Luis Vidal Arquitectos: lo mejor de la flexibilidad y la planificación

Por Juan Emilio Ballesteros
16/06/2018

Para Luis Vidal (Barcelona, 1969) es fundamental que los edificios que construimos sean habitables, eficientes y sostenibles. En ocasiones, por ejemplo en un hospital, lo más importante puede ser un gesto saludable, como abrir una ventana. En realidad, es el uso al que está destinado el factor que determina la funcionalidad de un diseño. El arquitecto es un solucionador de problemas que acepta el reto de aportar alternativas sencillas a desafíos complicados. El espacio, el color, la luz y el tiempo. Afronta la realidad como un todo distinto de la suma de las partes que la componen. Una visión en cierto modo holística que le lleva a formularse preguntas simples. ¿Para qué sirve un grifo?… Para suministrar agua. El resto se reduce a un ingenio innovador galardonado por su originalidad: la Línea Grifería Noken Mood, el mejor producto de baño del año 2013.

Ese espíritu creativo, que se sitúa en la concepción de cualquier proyecto, en su idea primigenia, lo aprendió de su padre, un ingeniero que se hizo arquitecto con el que diseñaba y aprendió a dibujar y hasta a construir en maqueta. Comprendió entonces que la creatividad consiste en innovar, aportar algo nuevo, aceptar el desafío y resolverlo de la mejor forma posible, de la manera más inclusiva e integradora para la sociedad. Un nivel de exigencia que aspira a la perfección, su mayor virtud y, en la misma medida, su gran debilidad.

Muy pronto asumió que uno de los centros neurálgicos de la ciudad de las personas, inteligente y conectada, es su puerta de enlace con el resto del mundo, de entrada y de salida: los aeropuertos, su gran pasión. Tuvo la certeza de que el resto de la metrópoli tendría que parecerse a esta instalación, que intuía como un gran centro comercial donde de vez en cuando despega algún avión. Esa visión la plasmó en el proyecto de la T4 del Aeropuerto de Barajas del que fue director. Con los planos bajo el brazo se presentó en Londres, donde se había licenciado en Arquitectura por la University of Greenwich, a la búsqueda de un socio internacional de prestigio. Tenía 26 años y convenció al mismísimo Richard Rogers, que vio en él a un gran profesional capaz de combinar el talento en el diseño y la capacidad de gestión. En realidad, Vidal lo describe como el combinado perfecto entre la fuerza improvisadora de los españoles y la competencia para planificar de los anglosajones: si eres capaz de combinar ambas actitudes, lo mejor de la flexibilidad y la planificación, estarás marcando un código profesional y genético. “Es lo que me diferencia de otros arquitectos”, suele decir.

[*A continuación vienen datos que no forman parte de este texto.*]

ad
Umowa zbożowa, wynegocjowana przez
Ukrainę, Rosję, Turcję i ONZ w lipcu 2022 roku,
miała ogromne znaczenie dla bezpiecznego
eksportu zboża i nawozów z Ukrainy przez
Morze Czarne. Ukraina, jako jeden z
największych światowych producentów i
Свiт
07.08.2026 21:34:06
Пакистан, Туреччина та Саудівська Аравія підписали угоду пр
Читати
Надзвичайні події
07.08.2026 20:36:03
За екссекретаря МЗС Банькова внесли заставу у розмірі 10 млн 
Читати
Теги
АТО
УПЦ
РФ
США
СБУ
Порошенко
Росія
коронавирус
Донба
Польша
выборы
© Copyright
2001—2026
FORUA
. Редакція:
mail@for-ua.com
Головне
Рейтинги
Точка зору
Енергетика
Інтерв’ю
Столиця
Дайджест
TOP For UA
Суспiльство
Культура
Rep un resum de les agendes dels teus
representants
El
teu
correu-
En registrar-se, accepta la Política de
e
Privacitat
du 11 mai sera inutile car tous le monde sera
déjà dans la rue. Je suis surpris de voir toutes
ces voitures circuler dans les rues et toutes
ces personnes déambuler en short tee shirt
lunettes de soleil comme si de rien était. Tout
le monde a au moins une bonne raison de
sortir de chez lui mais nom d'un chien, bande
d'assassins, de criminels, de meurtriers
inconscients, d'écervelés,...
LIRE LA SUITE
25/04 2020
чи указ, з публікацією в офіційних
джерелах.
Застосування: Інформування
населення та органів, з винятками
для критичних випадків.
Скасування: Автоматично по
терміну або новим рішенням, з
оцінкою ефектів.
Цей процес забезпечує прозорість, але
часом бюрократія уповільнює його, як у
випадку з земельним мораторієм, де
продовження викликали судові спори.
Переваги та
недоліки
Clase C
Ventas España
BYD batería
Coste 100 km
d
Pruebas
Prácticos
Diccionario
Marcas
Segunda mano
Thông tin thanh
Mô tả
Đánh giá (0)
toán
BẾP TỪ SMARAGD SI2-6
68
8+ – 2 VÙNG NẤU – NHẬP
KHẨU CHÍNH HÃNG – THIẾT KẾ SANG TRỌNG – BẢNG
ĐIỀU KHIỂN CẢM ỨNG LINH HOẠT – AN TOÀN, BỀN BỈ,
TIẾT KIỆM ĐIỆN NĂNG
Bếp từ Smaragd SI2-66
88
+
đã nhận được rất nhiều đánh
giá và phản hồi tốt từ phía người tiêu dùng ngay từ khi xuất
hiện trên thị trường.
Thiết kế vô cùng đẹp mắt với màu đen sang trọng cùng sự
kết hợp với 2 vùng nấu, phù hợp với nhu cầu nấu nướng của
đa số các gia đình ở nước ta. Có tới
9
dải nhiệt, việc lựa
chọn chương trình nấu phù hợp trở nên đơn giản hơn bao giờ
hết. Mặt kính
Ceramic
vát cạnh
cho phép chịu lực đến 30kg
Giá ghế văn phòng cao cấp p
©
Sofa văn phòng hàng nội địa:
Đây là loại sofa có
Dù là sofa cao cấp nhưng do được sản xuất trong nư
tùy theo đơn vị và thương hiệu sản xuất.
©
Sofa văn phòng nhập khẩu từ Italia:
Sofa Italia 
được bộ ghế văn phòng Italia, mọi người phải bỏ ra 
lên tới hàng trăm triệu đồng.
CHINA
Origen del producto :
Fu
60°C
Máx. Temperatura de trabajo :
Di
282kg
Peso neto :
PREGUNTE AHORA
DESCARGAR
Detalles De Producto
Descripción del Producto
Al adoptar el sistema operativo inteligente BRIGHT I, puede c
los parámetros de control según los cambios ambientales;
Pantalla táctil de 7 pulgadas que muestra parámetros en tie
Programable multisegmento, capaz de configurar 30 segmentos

De este criterio surge su estudio como marca personal: luis vidal + arquitectos, que da forma a su filosofía y estrategia. Una arquitectura inclusiva, innovadora e inspiradora, en la que las necesidades de los usuarios se sitúan en el centro de todos sus proyectos y planes. Esta noción se visualiza en aeropuertos, como en la Terminal 2 de Heathrow (votado el Mejor Edificio Público de Arquitectura del mundo y recientemente galardonado como Mejor Terminal del mundo en los Premios Skytrax 2018), donde se hizo un uso inteligente de la luz, el sonido y la circulación intuitiva. En hospitales, como Vigo (ganador en 2010 del Premio International de Diseño & Salud al Proyecto Hospital del Futuro) y el Hospital Infanta Leonor de Madrid, con el objetivo de calmar tanto a los pacientes como a sus familias a través del uso claro de rutas, señalítica y de conexiones visuales directas. En proyectos como el complejo de oficinas del Campus Palmas Altas en Sevilla, se buscaba espacios abiertos que además permitieran una mayor interacción y colaboración entre los empleados. El edificio, diseñado junto a RSHP, les valió un premio RIBA.

Hoy, desde sus estudios en Madrid, Londres, Houston, Santo Domingo y Santiago de Chile, vislumbra nuevos proyectos prodigiosos, ya sea esbozando en Tokio la casa del año 2050 sin tecnología, el rizo de la paradoja, o modernizando la terminal E del aeropuerto de Boston, transformando el aeropuerto de Denver o renovando el aeropuerto de Dallas Fort Worth. Pasión y tenacidad para armar el futuro.